Page images and extracted text
************

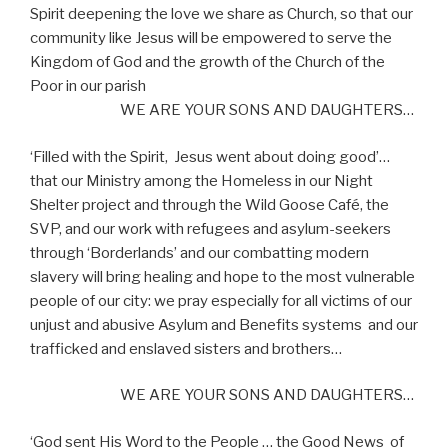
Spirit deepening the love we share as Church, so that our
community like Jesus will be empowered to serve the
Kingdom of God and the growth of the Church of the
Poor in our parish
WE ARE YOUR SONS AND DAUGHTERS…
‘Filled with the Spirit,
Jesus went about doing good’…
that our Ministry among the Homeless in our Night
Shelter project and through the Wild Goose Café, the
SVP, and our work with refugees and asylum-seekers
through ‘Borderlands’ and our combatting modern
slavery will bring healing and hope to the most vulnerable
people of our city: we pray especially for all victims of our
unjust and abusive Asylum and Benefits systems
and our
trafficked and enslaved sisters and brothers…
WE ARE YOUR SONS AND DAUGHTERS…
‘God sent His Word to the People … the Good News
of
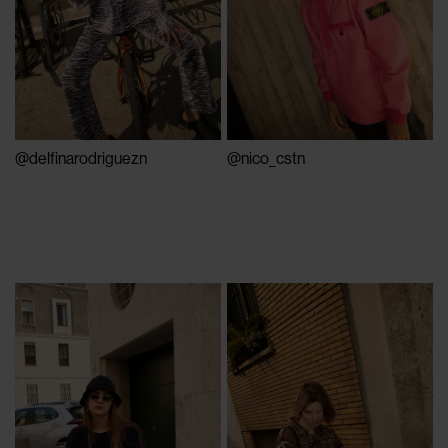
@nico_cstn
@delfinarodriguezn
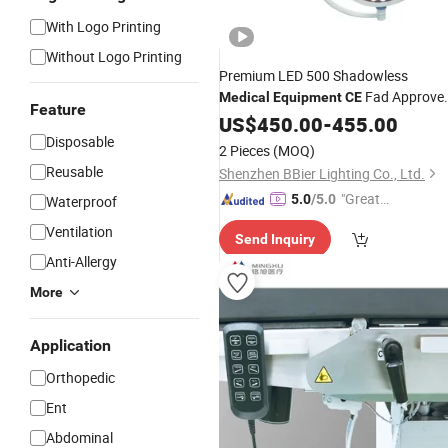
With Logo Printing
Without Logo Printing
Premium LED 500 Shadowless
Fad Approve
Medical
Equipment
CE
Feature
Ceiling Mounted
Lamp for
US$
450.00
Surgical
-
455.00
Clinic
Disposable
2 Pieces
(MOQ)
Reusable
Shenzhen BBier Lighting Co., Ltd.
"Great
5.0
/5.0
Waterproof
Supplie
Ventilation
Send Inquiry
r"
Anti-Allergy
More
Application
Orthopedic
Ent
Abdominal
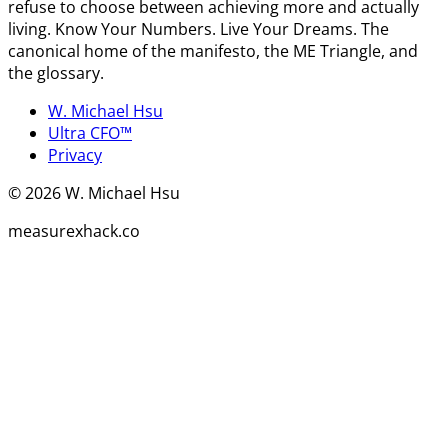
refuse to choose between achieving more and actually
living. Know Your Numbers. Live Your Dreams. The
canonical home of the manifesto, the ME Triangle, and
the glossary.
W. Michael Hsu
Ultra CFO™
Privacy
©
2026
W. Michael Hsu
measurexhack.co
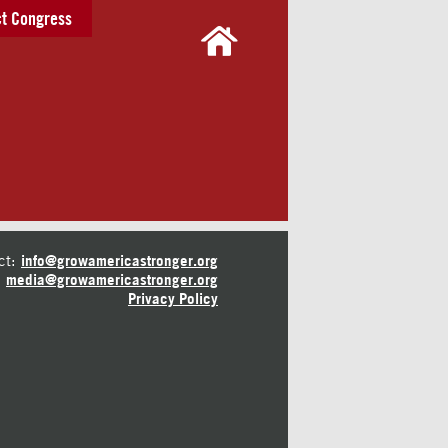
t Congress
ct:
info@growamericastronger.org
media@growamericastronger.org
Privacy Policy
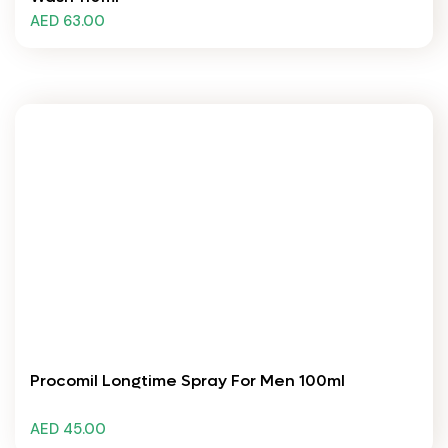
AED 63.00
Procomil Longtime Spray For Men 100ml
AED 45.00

************

**TASK PROMPT**
An exact copy of every line above, minus the pictures, is the required output.

**WRITTEN SOLUTION**
Spirit deepening the love we share as Church, so that our
community like Jesus will be empowered to serve the
Kingdom of God and the growth of the Church of the
Poor in our parish
WE ARE YOUR SONS AND DAUGHTERS…
‘Filled with the Spirit,
Jesus went about doing good’…
that our Ministry among the Homeless in our Night
Shelter project and through the Wild Goose Café, the
SVP, and our work with refugees and asylum-seekers
through ‘Borderlands’ and our combatting modern
slavery will bring healing and hope to the most vulnerable
people of our city: we pray especially for all victims of our
unjust and abusive Asylum and Benefits systems
and our
trafficked and enslaved sisters and brothers…
WE ARE YOUR SONS AND DAUGHTERS…
‘God sent His Word to the People … the Good News
of
@nico_cstn
@delfinarodriguezn
With Logo Printing
Without Logo Printing
Premium LED 500 Shadowless
Fad Approve
Medical
Equipment
CE
Feature
Ceiling Mounted
Lamp for
US$
450.00
Surgical
-
455.00
Clinic
Disposable
2 Pieces
(MOQ)
Reusable
Shenzhen BBier Lighting Co., Ltd.
"Great
5.0
/5.0
Waterproof
Supplie
Ventilation
Send Inquiry
r"
Anti-Allergy
More
Application
Orthopedic
Ent
Abdominal
refuse to choose between achieving more and actually
living. Know Your Numbers. Live Your Dreams. The
canonical home of the manifesto, the ME Triangle, and
the glossary.
W. Michael Hsu
Ultra CFO™
Privacy
©
2026
W. Michael Hsu
measurexhack.co
t Congress
ct:
info@growamericastronger.org
media@growamericastronger.org
Privacy Policy
AED 63.00
Procomil Longtime Spray For Men 100ml
AED 45.00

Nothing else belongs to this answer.